1. A method for assembling a combustor, the method comprising:

positioning an alignment tool in an axial channel of a plurality of axial channels defined in a combustor liner, the plurality of axial channels disposed in an annular array, the alignment tool comprising a base and an alignment rod extending from the base;

positioning a cover plate around the combustor liner, wherein a plurality of cooling holes is defined in the cover plate; and

aligning the cover plate with the combustor liner by inserting the alignment rod through one of the plurality of cooling holes.

2. The method of claim 1, further comprising connecting the cover plate to the combustor liner.

3. The method of claim 2, wherein connecting the cover plate to the combustor liner comprises welding the cover plate to the combustor liner.

4. The method of claim 2, wherein the connecting step occurs after the aligning step.

5. The method of claim 1, wherein the base of the alignment tool is positioned in an axial channel of the plurality of axial channels.

6. The method of claim 1, wherein the axial channel is defined at an aft end of the combustor liner.

7. The method of claim 1, wherein the plurality of cooling holes is disposed in an annular array.

8. The method of claim 1, wherein the base of the alignment tool is a plate.
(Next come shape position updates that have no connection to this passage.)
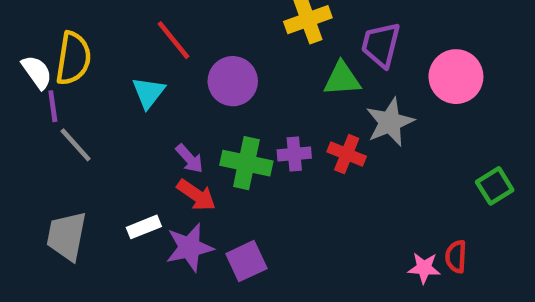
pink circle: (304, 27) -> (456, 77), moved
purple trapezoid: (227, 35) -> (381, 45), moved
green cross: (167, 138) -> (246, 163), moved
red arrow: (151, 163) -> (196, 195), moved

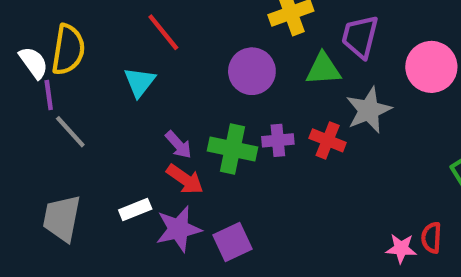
purple circle: (233, 81) -> (252, 71), moved

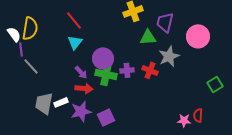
purple circle: (252, 71) -> (103, 58), moved
cyan triangle: (140, 82) -> (75, 42), moved
red arrow: (185, 179) -> (84, 88), turned -30
gray trapezoid: (62, 218) -> (44, 103), moved

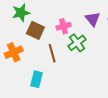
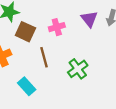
green cross: (77, 43) -> (78, 69), moved
cyan rectangle: (37, 79) -> (27, 86), turned -56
9. A method for assembling a combustor, the method comprising:

positioning an alignment tool in an axial channel of a combustor liner, the alignment tool comprising a base and an alignment rod extending from the base;

positioning a cover plate around the combustor liner, wherein a plurality of cooling holes is defined in the cover plate;

aligning the cover plate with the combustor liner by inserting the alignment rod through one of the plurality of cooling holes; and

welding the cover plate to the combustion liner.

10. The method of claim 9, wherein the welding step occurs after the aligning step.

11. The method of claim 9, wherein the base of the alignment tool is positioned in the axial channel.

12. The method of claim 9, wherein the axial channel is one of a plurality of axial channels defined in the combustor liner, the plurality of axial channels disposed in an annular array.

13. The method of claim 9, wherein the axial channel is defined at an aft end of the combustor liner.

14. The method of claim 9, wherein the plurality of cooling holes is disposed in an annular array.

15. The method of claim 9, wherein the base of the alignment tool is a plate.

16. The method of claim 9, wherein the alignment rod extends perpendicularly from the base.

17. The method of claim 9, wherein the alignment rod is cylindrical.

18. The method of claim 9, wherein the cover plate is annular.